Como ficam as contribuições?
No setor privado, a proposta é tornar as alíquotas um pouco mais progressivas, cobrando menos de quem ganha menos e mais de quem ganha mais. Hoje, elas variam de 8% a 11% no INSS. Com a reforma, iriam de 7,5% a 14% (alíquota máxima efetiva de 11,69%). A proposta reduz levemente a cobrança da maioria dos trabalhadores que ganham até R$ 2 mil.
Já a cobrança sobre os servidores vai aumentar, caso a reforma entre em vigor. Atualmente, o funcionário público federal paga 11% sobre todo o salário, caso tenha tomado posse antes de 2013. Quem ingressou no serviço público depois de 2013 paga 11% até o teto do INSS, ou seja, não contribui sobre o valor que supera R$ 5,8 mil.

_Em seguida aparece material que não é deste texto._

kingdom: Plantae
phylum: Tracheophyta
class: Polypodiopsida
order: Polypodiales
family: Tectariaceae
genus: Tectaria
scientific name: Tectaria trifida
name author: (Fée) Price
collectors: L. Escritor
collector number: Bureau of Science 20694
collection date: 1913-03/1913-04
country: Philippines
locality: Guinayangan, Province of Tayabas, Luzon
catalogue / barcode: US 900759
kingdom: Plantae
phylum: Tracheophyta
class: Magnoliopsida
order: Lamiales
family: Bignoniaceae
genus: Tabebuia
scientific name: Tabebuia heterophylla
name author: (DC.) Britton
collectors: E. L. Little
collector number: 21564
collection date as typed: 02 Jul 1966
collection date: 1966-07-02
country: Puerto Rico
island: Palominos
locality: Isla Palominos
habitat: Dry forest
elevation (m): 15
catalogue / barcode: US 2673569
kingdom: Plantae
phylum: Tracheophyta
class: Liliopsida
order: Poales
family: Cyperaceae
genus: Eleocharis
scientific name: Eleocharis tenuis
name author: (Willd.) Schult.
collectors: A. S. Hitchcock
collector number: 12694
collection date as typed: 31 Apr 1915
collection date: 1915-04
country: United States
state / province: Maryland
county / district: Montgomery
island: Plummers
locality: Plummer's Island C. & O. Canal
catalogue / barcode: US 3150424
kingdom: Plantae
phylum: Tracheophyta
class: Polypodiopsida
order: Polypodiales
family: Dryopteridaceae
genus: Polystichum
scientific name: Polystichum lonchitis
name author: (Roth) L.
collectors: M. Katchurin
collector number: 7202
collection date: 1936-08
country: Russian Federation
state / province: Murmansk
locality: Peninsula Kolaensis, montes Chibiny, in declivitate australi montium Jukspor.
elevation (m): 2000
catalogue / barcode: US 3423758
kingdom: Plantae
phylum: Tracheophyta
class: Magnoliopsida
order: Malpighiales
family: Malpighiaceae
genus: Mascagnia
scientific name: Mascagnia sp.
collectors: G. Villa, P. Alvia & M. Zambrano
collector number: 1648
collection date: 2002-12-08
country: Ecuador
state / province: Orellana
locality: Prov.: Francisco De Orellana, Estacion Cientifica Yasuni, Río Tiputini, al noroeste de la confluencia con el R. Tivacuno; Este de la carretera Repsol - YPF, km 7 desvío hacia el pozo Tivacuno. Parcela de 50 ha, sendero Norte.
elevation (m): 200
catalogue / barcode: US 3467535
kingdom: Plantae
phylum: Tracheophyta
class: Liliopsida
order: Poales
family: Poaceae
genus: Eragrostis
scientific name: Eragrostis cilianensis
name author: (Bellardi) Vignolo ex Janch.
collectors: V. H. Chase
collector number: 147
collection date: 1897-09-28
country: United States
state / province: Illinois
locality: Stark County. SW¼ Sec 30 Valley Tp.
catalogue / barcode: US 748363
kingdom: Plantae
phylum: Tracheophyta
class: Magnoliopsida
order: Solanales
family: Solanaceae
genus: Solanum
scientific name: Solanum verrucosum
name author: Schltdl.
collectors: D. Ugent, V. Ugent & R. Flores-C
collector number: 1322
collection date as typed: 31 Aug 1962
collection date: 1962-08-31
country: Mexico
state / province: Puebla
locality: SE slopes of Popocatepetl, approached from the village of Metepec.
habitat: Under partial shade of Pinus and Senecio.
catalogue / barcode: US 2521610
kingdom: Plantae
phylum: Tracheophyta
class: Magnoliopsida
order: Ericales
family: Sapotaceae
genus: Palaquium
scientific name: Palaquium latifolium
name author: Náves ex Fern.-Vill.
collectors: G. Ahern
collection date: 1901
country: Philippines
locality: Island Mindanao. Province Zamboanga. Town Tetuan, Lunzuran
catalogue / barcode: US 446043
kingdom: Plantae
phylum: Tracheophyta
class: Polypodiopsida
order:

Pelas novas regras, as alíquotas para os que ingressaram antes de 2013 serão proporcionais à remuneração, variando de 7,5% para o servidor que recebe salário mínimo a 22% para quem recebe R$ 39 mil ou mais.
Como a cobrança é gradativa sobre o salário, porém, a alíquota máxima efetiva ficaria em 16,78% – ou seja, o servidor com salário de 39 mil pagaria R$ 6.544 ao mês em vez de R$ 4.290 como hoje.
No caso dos militares, o projeto de lei enviado ao Congresso prevê que a alíquota subirá de 7,5% para 10,5%, independentemente da faixa salarial.